On the issue of damages the court is guided by the principle that: -
“An appellate court will not disturb an award of damages unless it is so inordinately high or low as to represent an entirely erroneous estimate based on some wrong principle or on a misapprehension of the evidence.”See Shabani Vs. City Council of Nairobi [1985] KLR 516.
The trial Magistrate correctly held that since there was no proof of income the minimum wage of 6,000/= would apply. I do however fault him for holding that since there was no proof that the deceased had children the dependency ratio could only be 1/3. The appellant’s evidence that she was the deceased’s wife was accepted by the court even though she did not tender proof of marriage. Likewise evidence that the marriage was blessed with issues should have been accepted albeit without proof as the same was not controverted. Moreover, a claim under the Fatal Accidents Act is brought for the benefit of a spouse, parent and children. It is expected that since the deceased had family most of his earnings would be spent on the family rather than on self and especially in this case where he was the sole bread winner. My finding therefore is that a dependancy ratio of 2/3 would be more just.

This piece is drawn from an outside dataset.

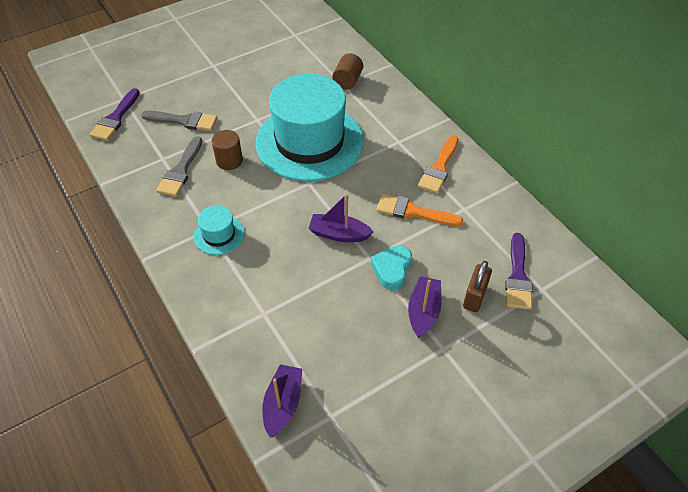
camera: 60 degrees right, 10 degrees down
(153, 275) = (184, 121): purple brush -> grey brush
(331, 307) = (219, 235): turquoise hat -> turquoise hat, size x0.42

On the multiplicand the court heard that the deceased was self-employed. He was 50 years old and he certainly would have worked for 10 more years until he was 60 years old. Given that life expectation extends to 70 years I find that a multiplicand of 10 years would be more suitable. The 5 years applied by the trial Magistrate is set aside and substituted with 10 years.
The trial Magistrate’s awards under the other heads shall not be disturbed and this court awards damages as follows: -
(a) Pain and suffering – Kshs. 20,000/=
(b) Loss of expectation of life – Kshs. 80,000/=
(c) Fatal Accidents Act (Being what
was proposed by Counsel for the
Respondent – 13,674 x 10 x 12 x 2/3 –
– Kshs. 1,093,920/=
(d) Specials
Post mortem – Kshs. 5,600/=
Reasonable funeral
Expenses – Kshs. 10,600/=
Sub-total – Kshs. 16,200/=
Total – Kshs. 1,210,120/=
Less 10% Contribution - (Kshs. 121,012/=)
Total – Kshs. 1,089,108/=
Accordingly, this appeal succeeds. The judgement of the lower court is set aside and judgement is entered for the appellant against the respondent as set out above. The appellant shall get the costs of the suit in the court below as well as in this appeal and interest on the sums awarded shall be at court rates and shall be calculated in the usual manner. It is so ordered.
Signed, dated and delivered in Nyamira this 13th day of June 2019.